Ho letto vari libri scritti da cacciatori professionisti tedeschi ed ungheresi: il loro ruolo era quello di affiancare il lavoro del forestale per avere tenute con il miglior equilibrio possibile fra componente vegetale ed animale per un utile ottimale, e protratto nel lunghissimo periodo, per il proprietario.

La legge italiana ha modificato la qualifica degli animali selvatici da “res nullius” (cosa di nessuno) a “res omnium” (cosa di tutti o bene indisponibile dello stato): forse non è sufficiente!

Sicuramente non è sufficiente la cultura della natura dei cittadini italiani troppo impegnati a pensare solo al proprio interesse sia che si pensi alle frange estremiste dei cacciatori più biechi sia si pensi agli animalisti ad oltranza che vedono gli animali solo in televisione nel loro salottino in pieno centro!

L’Italia è un paese lungo e stretto, con una significativa preponderanza di montagne ed un capitale architettonico e artistico eccezionale. Il compito di una vera classe dovrebbe essere quello di disegnare uno sviluppo volto a difendere quanto madre natura ed I nostri antenati hanno costruito.

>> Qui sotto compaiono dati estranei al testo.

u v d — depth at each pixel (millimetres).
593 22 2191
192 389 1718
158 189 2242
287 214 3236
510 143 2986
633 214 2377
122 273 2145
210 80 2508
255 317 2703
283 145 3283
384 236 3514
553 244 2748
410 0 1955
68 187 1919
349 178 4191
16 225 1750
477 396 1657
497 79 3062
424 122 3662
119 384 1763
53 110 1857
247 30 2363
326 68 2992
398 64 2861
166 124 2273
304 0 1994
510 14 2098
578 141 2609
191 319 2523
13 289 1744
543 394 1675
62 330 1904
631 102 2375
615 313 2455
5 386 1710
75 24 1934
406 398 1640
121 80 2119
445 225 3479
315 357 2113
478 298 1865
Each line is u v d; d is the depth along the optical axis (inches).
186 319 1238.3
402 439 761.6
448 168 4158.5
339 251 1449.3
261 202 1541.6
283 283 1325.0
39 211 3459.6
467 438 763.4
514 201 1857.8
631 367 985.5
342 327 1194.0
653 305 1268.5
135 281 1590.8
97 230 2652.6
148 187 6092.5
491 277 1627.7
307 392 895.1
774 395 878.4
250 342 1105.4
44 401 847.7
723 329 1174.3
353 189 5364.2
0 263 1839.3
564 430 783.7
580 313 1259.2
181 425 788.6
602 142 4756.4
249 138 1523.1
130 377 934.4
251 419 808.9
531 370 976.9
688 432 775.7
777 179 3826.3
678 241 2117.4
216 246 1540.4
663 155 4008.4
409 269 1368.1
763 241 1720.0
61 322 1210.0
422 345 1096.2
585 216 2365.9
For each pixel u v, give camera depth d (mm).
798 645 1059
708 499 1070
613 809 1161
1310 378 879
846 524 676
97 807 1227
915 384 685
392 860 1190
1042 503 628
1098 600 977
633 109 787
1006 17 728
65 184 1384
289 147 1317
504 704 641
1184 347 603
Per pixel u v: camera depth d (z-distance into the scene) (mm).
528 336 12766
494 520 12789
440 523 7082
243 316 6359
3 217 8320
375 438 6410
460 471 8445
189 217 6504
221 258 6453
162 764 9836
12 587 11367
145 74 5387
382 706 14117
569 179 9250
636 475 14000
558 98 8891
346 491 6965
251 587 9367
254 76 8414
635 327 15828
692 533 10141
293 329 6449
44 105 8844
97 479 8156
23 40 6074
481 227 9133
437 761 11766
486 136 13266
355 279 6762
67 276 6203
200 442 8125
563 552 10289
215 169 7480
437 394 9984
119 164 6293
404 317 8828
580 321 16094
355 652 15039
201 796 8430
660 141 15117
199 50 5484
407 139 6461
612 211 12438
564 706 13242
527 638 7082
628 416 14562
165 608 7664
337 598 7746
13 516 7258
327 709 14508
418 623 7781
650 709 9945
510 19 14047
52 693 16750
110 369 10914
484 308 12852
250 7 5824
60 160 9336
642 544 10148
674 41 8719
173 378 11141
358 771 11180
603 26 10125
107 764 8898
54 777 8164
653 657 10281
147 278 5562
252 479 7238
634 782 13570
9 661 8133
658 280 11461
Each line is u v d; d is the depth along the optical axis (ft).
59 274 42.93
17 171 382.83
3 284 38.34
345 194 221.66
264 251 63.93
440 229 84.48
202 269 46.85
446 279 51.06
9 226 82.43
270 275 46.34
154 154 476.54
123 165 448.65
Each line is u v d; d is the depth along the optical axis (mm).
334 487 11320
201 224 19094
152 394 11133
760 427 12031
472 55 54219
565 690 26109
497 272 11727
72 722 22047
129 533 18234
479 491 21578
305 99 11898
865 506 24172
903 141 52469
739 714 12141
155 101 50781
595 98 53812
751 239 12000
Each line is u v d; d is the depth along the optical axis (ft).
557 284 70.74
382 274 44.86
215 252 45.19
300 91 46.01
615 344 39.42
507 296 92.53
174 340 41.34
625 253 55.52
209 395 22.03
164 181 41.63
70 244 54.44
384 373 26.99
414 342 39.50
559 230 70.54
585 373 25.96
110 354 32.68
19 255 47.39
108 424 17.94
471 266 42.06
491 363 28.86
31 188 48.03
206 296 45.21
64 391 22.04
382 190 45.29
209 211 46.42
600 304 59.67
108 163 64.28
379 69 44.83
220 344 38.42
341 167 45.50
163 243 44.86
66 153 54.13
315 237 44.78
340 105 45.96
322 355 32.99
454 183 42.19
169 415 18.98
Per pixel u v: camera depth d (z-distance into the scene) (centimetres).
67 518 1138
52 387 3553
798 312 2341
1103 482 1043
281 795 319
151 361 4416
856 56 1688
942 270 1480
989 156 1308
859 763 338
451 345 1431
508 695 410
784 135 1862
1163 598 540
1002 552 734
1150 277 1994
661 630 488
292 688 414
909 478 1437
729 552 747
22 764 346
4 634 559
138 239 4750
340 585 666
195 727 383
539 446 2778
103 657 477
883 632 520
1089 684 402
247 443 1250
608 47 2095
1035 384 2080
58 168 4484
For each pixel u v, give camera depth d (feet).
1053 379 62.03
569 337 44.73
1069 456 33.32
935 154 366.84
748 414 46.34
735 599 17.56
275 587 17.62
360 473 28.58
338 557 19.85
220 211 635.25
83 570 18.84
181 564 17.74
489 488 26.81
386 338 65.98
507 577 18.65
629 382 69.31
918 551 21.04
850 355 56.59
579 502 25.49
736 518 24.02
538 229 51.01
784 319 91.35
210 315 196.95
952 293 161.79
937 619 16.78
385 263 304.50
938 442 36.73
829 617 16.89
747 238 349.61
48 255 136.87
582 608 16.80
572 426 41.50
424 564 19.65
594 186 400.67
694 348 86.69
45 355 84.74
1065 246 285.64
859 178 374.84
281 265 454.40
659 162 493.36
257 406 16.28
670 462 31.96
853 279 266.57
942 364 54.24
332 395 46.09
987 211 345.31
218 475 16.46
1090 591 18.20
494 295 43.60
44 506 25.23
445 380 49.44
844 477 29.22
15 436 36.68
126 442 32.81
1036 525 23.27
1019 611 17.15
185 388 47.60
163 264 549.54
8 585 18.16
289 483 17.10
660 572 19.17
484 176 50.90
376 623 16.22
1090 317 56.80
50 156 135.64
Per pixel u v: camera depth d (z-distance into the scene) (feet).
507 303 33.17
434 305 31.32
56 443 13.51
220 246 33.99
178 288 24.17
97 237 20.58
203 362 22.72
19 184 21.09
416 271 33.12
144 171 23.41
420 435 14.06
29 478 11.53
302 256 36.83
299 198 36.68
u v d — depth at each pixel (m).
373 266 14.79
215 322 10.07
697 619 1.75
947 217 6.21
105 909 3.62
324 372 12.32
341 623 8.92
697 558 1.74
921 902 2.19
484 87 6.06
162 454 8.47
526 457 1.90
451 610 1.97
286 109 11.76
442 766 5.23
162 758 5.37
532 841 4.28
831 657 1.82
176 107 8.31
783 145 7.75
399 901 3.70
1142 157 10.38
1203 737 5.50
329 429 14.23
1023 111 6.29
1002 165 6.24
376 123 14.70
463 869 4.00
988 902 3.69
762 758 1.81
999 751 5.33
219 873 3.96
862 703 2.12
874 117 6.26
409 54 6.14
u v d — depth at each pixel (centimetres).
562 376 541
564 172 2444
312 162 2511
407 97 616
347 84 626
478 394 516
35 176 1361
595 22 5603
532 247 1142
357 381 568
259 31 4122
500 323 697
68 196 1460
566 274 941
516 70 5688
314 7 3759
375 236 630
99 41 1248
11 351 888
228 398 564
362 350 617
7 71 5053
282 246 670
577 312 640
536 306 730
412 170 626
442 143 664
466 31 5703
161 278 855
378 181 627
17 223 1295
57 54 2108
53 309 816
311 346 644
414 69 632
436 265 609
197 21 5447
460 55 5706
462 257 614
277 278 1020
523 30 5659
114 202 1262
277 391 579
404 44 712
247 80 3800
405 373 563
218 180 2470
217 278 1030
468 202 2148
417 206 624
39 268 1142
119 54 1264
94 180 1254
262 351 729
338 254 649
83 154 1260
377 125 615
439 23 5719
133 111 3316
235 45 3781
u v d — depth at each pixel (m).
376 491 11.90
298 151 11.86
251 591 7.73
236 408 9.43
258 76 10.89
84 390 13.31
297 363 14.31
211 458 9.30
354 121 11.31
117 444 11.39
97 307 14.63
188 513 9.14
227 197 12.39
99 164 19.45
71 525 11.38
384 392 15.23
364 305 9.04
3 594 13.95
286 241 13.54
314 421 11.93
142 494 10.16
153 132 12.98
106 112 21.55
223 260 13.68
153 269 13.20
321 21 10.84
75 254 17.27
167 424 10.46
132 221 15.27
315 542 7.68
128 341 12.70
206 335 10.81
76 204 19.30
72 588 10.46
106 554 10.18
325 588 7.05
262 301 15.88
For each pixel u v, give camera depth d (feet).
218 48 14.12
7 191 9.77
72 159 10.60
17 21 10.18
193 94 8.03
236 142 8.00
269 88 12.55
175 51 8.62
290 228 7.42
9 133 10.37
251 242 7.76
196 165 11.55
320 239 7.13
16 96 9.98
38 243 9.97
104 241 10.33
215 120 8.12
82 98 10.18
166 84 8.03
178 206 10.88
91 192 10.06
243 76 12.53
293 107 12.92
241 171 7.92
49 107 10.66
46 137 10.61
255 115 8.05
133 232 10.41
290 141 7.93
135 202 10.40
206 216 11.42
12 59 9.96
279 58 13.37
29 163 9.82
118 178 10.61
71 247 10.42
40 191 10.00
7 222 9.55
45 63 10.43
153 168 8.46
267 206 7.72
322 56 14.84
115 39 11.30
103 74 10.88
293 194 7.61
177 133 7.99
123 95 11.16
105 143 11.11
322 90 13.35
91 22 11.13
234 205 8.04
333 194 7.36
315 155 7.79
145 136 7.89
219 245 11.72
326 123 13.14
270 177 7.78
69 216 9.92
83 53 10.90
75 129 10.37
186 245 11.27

Ha anche, mi pare, un “piccolo” problema di sottooccupazione.

La “gestione” corretta della natura potrebbe essere un sistema per “creare” nuovi posti di lavoro e per tornare a valorizzare intere zone appenniniche ed alpine senza dover continuare a pensare a nuovi impianti sciistici che, vero, portano ricchezza ma allo stesso tempo danneggiano il territorio.